Hi everyone! It's Liesbeth here with you today.
I was looking forward for this Monochrome topic for a long time! And to show you how nice it can be if you have only one colour as your starting point! So I chose a beautiful blue, wonderful stamps, took my A4 art journal and made this spread.
For most of the things I make I don't have a plan, I just start. But not this time :-) . I new some things in advance: Japanese, blue, and the small mosaic tiles. (Something I did before, loved it!) I decided the rest and the process while I created this journal spread and after much deliberation, and lots of fun, it turned out to this. I am happy with the result, hope it inspires you too!
Inspired by Japanese porcelain and our own Dutch Delft Blue I chose two of the wonderful Japanese stamp sets by Lynne Perrella: PaperArtsy
LPC023 and
LPC024. Oh how I love them! Some of them have that beautiful Japanese characters, that will work perfect for our quarter theme: Typography!

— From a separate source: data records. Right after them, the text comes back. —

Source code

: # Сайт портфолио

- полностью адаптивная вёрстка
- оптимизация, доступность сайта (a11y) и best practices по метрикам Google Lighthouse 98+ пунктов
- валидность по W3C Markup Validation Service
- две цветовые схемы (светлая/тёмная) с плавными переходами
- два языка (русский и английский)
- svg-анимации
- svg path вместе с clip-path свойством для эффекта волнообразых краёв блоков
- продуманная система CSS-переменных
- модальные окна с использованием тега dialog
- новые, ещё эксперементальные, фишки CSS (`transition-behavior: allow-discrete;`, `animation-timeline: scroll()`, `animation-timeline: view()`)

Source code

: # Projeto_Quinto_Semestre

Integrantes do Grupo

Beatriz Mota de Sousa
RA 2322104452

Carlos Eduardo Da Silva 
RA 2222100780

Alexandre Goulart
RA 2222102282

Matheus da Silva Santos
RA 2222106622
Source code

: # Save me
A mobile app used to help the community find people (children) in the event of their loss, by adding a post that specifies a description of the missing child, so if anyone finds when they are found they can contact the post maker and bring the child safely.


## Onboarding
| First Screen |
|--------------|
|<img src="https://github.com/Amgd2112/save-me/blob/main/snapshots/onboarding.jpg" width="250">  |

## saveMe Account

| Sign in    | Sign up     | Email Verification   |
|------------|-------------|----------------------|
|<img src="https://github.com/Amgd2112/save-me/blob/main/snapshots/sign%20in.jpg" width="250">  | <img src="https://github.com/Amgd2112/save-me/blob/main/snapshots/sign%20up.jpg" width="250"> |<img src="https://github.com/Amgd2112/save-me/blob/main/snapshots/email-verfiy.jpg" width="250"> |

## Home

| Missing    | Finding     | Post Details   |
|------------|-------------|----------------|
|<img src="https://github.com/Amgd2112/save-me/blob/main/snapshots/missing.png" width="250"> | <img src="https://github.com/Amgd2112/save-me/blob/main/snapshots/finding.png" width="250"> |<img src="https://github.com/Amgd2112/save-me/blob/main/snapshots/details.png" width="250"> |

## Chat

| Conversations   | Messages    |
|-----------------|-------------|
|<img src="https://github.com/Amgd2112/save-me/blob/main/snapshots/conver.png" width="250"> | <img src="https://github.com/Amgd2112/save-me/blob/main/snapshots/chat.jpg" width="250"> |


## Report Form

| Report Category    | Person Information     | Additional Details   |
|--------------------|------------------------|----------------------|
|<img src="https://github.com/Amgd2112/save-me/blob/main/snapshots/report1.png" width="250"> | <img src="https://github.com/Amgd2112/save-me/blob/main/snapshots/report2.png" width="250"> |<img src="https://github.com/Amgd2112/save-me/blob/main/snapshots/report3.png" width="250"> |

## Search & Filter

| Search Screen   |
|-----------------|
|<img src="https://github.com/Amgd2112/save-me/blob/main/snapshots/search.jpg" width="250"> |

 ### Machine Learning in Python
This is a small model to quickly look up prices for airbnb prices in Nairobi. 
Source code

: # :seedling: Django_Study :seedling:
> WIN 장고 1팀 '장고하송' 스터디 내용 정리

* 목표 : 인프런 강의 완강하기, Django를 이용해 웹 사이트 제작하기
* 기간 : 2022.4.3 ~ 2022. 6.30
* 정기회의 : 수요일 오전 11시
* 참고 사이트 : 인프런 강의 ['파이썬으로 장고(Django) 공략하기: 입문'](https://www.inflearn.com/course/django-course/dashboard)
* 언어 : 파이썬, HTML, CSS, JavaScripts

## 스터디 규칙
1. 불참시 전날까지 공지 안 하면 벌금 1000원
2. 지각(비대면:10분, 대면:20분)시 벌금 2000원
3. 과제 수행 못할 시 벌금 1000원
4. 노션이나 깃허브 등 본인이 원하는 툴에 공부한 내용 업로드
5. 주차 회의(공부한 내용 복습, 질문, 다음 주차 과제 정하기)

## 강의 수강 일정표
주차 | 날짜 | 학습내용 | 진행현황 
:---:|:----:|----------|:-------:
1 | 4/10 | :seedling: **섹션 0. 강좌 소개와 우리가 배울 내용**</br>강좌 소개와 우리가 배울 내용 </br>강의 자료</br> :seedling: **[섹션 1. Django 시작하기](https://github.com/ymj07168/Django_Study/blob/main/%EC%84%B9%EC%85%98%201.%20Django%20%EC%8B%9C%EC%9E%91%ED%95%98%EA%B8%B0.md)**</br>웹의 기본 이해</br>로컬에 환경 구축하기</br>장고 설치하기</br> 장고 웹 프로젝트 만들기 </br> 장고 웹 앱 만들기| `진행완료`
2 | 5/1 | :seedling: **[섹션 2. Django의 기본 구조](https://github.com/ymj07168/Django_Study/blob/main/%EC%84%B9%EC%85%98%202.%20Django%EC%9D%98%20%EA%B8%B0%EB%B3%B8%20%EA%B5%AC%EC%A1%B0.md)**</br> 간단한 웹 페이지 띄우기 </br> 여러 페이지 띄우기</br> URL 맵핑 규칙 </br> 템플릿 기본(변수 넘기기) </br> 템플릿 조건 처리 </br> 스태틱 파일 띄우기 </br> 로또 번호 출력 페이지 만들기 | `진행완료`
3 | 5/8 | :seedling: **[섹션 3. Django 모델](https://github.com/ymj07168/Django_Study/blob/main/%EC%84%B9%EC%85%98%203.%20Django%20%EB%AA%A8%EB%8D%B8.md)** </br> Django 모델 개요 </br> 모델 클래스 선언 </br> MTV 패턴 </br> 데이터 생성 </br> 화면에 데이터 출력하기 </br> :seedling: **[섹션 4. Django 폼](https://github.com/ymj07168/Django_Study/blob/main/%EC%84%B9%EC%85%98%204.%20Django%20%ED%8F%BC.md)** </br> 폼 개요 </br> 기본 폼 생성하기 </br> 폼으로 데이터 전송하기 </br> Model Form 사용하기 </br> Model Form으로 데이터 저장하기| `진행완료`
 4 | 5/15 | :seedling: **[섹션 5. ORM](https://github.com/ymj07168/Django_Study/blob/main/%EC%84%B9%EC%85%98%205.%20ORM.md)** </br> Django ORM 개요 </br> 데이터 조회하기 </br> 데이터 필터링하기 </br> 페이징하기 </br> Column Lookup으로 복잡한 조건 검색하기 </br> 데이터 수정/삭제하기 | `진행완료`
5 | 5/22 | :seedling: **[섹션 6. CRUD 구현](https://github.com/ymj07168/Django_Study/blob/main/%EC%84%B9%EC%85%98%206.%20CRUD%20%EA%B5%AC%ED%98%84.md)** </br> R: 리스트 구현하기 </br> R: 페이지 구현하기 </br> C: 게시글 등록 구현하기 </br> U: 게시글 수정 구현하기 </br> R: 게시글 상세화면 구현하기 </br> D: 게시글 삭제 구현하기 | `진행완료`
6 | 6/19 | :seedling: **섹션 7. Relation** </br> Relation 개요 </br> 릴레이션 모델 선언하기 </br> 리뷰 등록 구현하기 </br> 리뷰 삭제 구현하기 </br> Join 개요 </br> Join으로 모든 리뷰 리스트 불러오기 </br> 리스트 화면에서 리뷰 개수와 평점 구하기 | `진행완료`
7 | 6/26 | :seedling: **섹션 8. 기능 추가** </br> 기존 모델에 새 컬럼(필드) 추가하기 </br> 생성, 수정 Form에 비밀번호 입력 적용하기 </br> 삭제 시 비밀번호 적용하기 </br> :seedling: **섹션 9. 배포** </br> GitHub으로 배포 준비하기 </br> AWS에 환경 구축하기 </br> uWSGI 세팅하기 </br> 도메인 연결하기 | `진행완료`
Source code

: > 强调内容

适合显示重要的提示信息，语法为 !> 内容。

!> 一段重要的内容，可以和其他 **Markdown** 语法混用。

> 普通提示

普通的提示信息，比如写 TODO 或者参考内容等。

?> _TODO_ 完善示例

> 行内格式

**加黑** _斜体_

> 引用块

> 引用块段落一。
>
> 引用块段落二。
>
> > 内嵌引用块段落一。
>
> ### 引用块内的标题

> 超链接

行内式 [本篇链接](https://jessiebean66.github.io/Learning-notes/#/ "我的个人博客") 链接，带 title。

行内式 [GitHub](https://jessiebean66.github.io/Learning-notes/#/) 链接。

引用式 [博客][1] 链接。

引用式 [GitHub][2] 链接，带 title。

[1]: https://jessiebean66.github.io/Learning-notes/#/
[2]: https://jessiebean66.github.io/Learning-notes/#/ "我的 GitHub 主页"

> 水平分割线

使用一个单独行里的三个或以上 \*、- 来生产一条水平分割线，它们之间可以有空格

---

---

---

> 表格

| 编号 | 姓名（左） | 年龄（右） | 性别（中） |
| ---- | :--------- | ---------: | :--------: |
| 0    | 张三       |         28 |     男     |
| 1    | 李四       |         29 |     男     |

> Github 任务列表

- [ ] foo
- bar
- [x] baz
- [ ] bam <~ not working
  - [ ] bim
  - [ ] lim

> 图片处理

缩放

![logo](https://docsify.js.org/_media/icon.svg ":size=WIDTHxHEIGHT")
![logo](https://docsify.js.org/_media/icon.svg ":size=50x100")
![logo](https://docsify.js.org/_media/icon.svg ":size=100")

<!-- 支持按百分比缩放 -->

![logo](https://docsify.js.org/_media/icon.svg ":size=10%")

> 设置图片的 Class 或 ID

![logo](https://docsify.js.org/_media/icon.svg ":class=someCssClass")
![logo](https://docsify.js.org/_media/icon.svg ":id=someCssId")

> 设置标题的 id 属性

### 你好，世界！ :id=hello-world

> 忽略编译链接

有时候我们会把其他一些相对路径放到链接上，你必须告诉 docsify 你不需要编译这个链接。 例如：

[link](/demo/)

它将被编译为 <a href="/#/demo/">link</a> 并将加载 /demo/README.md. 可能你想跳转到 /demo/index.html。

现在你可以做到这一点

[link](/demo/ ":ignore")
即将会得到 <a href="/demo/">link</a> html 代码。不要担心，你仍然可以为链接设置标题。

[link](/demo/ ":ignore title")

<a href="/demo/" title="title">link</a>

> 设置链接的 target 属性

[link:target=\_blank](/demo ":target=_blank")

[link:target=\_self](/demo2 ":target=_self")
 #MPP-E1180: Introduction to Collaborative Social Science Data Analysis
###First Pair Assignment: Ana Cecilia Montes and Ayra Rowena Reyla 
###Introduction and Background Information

For creating the tiny tiles I needed some
PaperArtsy Grunge Paste. It's chalky and creamy, the perfect one for my tiles!
My favourite PaperArtsy Fresco Paint is
Glass Blue, so that choice was easy, I use it a lot! I love the blue colour and its transparency so much!
Besides the blue I also used black and white: PaperArtsy Fresco paints
Little Black Dress and
Snowflake.
I always like to make a color study in advance so that I know what to expect. So I mixed the colours onto the colour wheel, except between black and white because I knew I didn`t want to use any grey. I was surprised about the mix Glass Blue and black! Amazing ,indigo' blue!
I took my art journal, protected the other pages with some paper under my spread, and started! The paper in my journal is a nice watercolour paper, very good for the background I had in mind. But it's very bumpy, so hard to stamp on.
I tried to make a cloudy background: I used a drop of
PaperArtsy Fresco paint Glass Blue and a lot of water, it looked like watercolour paint, great! I just painted the entire journal spread with a soft brush, worked very wet.
Here and there I splashed some paint drops and dabbed dark areas with a paper towel to make it cloudy.
After drying I was temperate satisfied about the result, it was beautiful, but a bit to soft...boring. So I thought: It needs some more interest, why shouldn't I start with some ,tiles'?
Using the
Glass Blue paint, the crackle part of
PaperArtsy Stencil PS105 and a small sponge I sponged the crackle. Dark at the edges (a few layers) and softer in the middle of the spread. Nice effect! This is what it needed!